Introduction: Jaccoud arthropathy (JA) is a nonerosive and deforming arthropathy experienced frequently by patients with systemic lupus erythematosus (SLE). Although genetic polymorphisms are associated with SLE development, the association between genetic polymorphisms and JA has not been studied to date. The main objective of this study was to evaluate an association between HLA, STAT4, IRF5, and BLK polymorphisms and the presence of JA in Brazilian individuals with SLE. Methods: Patients were selected from a cohort of individuals with SLE followed at 2 rheumatology reference centers in Salvador, Bahia, Brazil. The JA diagnosis was based on clinical and radiological criteria.
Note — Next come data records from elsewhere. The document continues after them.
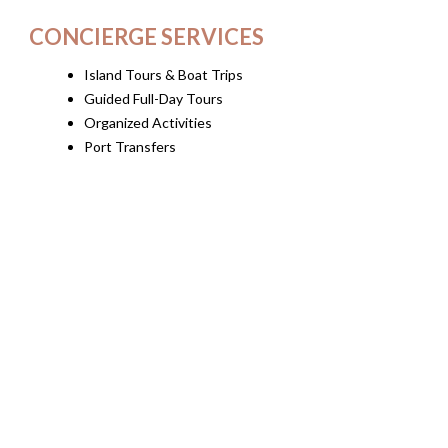
CONCIERGE SERVICES
Island Tours & Boat Trips
Guided Full-Day Tours
Organized Activities
Port Transfers
Event Transfers
Car & Motorbike Rental
Beauty Treatments (on request)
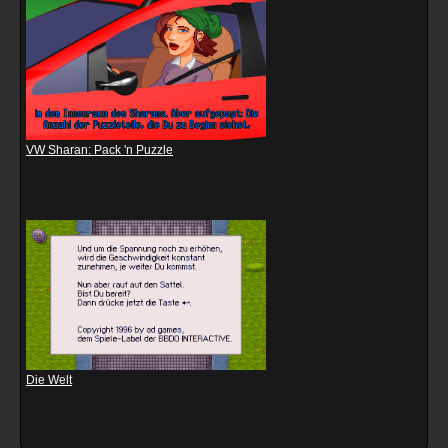
VW Sharan: Pack 'n Puzzle
Die Welt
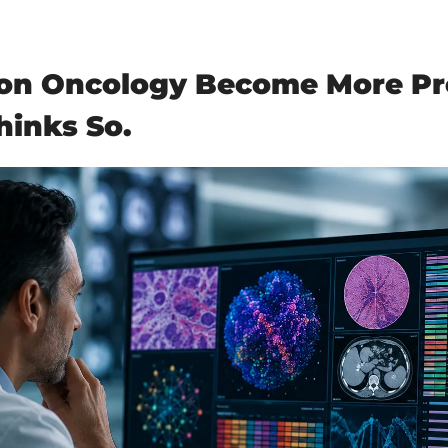
ion Oncology Become More Pre
hinks So.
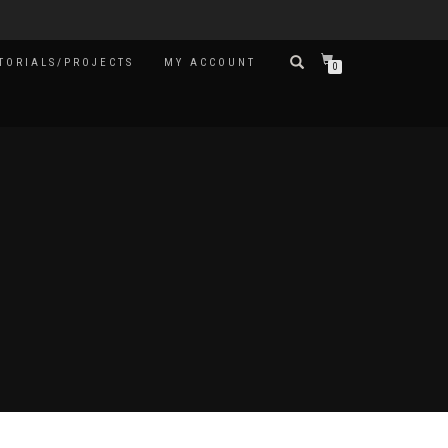
TORIALS/PROJECTS
MY ACCOUNT
0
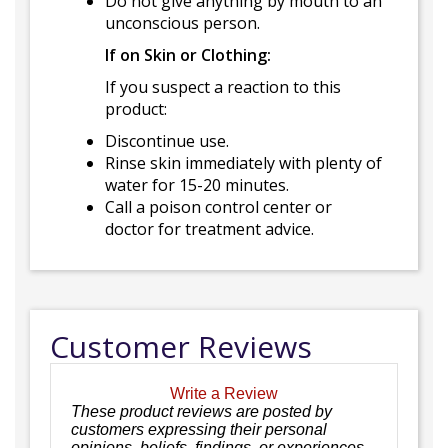
Do not give anything by mouth to an
unconscious person.
If on Skin or Clothing:
If you suspect a reaction to this
product:
Discontinue use.
Rinse skin immediately with plenty of
water for 15-20 minutes.
Call a poison control center or
doctor for treatment advice.
Customer Reviews
Write a Review
These product reviews are posted by
customers expressing their personal
opinions, beliefs, findings, or experiences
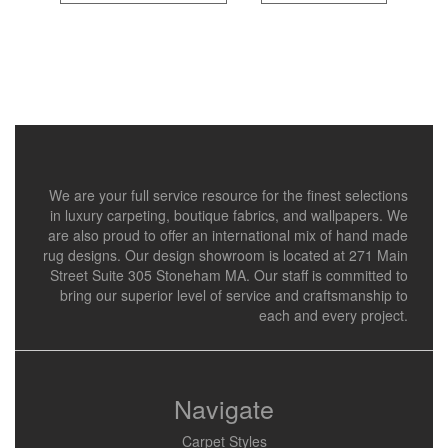
We are your full service resource for the finest selections
in luxury carpeting, boutique fabrics, and wallpapers. We
are also proud to offer an international mix of hand made
rug designs. Our design showroom is located at 271 Main
Street Suite 305 Stoneham MA. Our staff is committed to
bring our superior level of service and craftsmanship to
each and every project.
Navigate
Carpet Styles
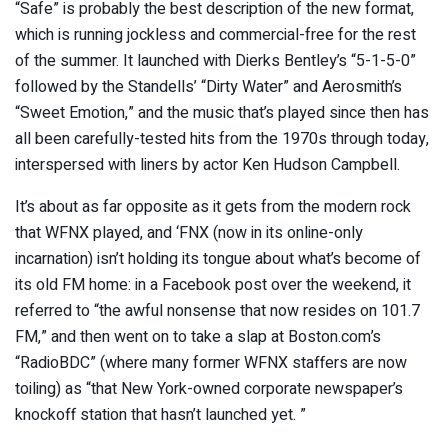
“Safe” is probably the best description of the new format,
which is running jockless and commercial-free for the rest
of the summer. It launched with Dierks Bentley’s “5-1-5-0”
followed by the Standells’ “Dirty Water” and Aerosmith’s
“Sweet Emotion,” and the music that’s played since then has
all been carefully-tested hits from the 1970s through today,
interspersed with liners by actor Ken Hudson Campbell.
It’s about as far opposite as it gets from the modern rock
that WFNX played, and ‘FNX (now in its online-only
incarnation) isn’t holding its tongue about what’s become of
its old FM home: in a Facebook post over the weekend, it
referred to “the awful nonsense that now resides on 101.7
FM,” and then went on to take a slap at Boston.com’s
“RadioBDC” (where many former WFNX staffers are now
toiling) as “that New York-owned corporate newspaper’s
knockoff station that hasn’t launched yet. ”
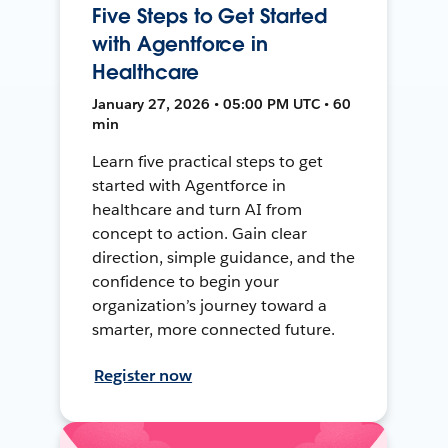
Five Steps to Get Started
with Agentforce in
Healthcare
January 27, 2026 • 05:00 PM UTC • 60
min
Learn five practical steps to get
started with Agentforce in
healthcare and turn AI from
concept to action. Gain clear
direction, simple guidance, and the
confidence to begin your
organization’s journey toward a
smarter, more connected future.
Register now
The participants were genotyped for rs9271100, rs7574865, rs10488631, and rs13277113 polymorphisms in the HLA, STAT4, IRF5, and BLK genes, respectively, using real-time polymerase chain reaction. The presence of JA was correlated with allele frequencies, and clinical and laboratory data. Results: One hundred forty-four individuals with SLE (38 with JA and 106 with SLE without JA) were studied. The mean age of the patients was 45 +/- 12 years; the majority were women and had brown skin. Patients with JA had a longer disease duration than patients without JA. Serositis and neuropsychiatric manifestations were more frequent in the JA population. The A allele of rs13277113 in the BLK genewas associated with the presence of JA. Conclusions: The rs13277113 polymorphism in the BLK gene was found to be a possible genetic risk for JA development. However, further studies in larger populations should be performed to confirm this finding.